Kyrian007 said:
Well, as a journalist... working for a corporation...
My condolences.
So that's our fault, just agree with Trump that WE are the enemy of the people.
Actually, I disagree insofar as I believe
journalists aren't the "enemy of the people". I
do agree insofar that
corporate media is the "enemy of the people". As in, news media has an
institutional problem, not an individual problem. You should not get
personally defensive at call-out of institutional problems, or even being part of a problematic institution. Because, sorry, you are part of a deeply problematic institution.
You wanna know WHY some major news networks really started slanting their coverage... because YOU WANT THEM TO. You people want us to tell you what to think, because it is easier than thinking for yourselves.
Bit of an anecdote. My degree is in poli sci. In pursuit of that degree I took my fair share of journalism classes. First thing of substance and relevance the faculty member (great guy) said in the survey class said, was journalism is the fine art of telling people what they don't want to hear. And, frankly, infotainment isn't journalism.
Bias in media is a convenience, a time-saver, and as a sad consequence... profitable.
Not even talking about
ideological bias yet. Though, I'd certainly argue whatever ideological biases are present, are in service to the biggest bias in the mass media today: bias toward profit.
...You bet your ass I'll keep reporting on the tweet. If even ONE person pays any attention to the other stories... it was worth it. You even linked published stories to illustrate your points on what we supposedly AREN'T reporting on...
Here's the thing. In the contemporary media landscape, those three statements aren't compatible. Because the problem isn't a dichotomous equation of whether stories get published or not, it's a matter of framing and priority.

**Information**

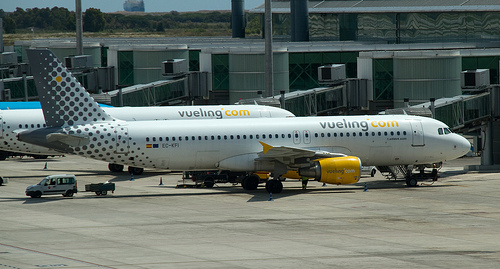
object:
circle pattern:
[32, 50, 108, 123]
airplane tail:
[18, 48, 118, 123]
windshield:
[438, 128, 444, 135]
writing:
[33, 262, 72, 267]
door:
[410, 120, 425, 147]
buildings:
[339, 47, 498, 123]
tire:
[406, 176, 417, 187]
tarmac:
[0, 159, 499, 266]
* * *
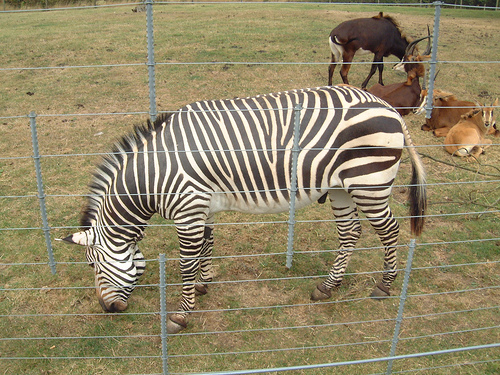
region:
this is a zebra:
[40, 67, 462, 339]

**Instructions**
a) Reproduce the passage of the media bias post between "So that's our" and "thinking for yourselves.", inclusive.
b) Write what comes next in the forum post on news media bias, picking up after its final sentence.

**Solved problems**
a)
So that's our fault, just agree with Trump that WE are the enemy of the people.
Actually, I disagree insofar as I believe
journalists aren't the "enemy of the people". I
do agree insofar that
corporate media is the "enemy of the people". As in, news media has an
institutional problem, not an individual problem. You should not get
personally defensive at call-out of institutional problems, or even being part of a problematic institution. Because, sorry, you are part of a deeply problematic institution.
You wanna know WHY some major news networks really started slanting their coverage... because YOU WANT THEM TO. You people want us to tell you what to think, because it is easier than thinking for yourselves.

b)
Just in newspapers, the rules of thumb are...what, again? four out of five readers only read headlines, half of those that read copy won't continue past the fold? For the life of me I can't remember the rule of thumb and the stats for those who only read the front page, but I remember it to be pretty staggering.
NYT's expose on Timber Sycamore was and damn well should have been the Pentagon Papers of our era. We trained and armed ISIS under circumstances of highly dubious legality, and when that blew up in our faces not only did we
not stop doing it, we started training and arming al-Qaeda
as well. Instead it gets buried on page...what again, 68?
That's the problem. When stories that matter get buried so far down even educated and media-savvy folks have trouble finding them, in favor of the circus, they quite frankly may as well not be printed at all. I find this shit
because I've learned that when Trump tweets dumb shit and the media full-court presses against it, something's being hidden and it's time to start digging, and usually it's within the alphabet agencies.
I just wish more people would recognize the very clear, very obvious, pattern and stop dancing to the tune of Trump's fiddle.
Now, if you want to have a conversation about why this is the case -- Reagan era and post-Reagan media deregulation, the information age revenue crunch, and warring between legacy and new media -- I'll happily have that conversation.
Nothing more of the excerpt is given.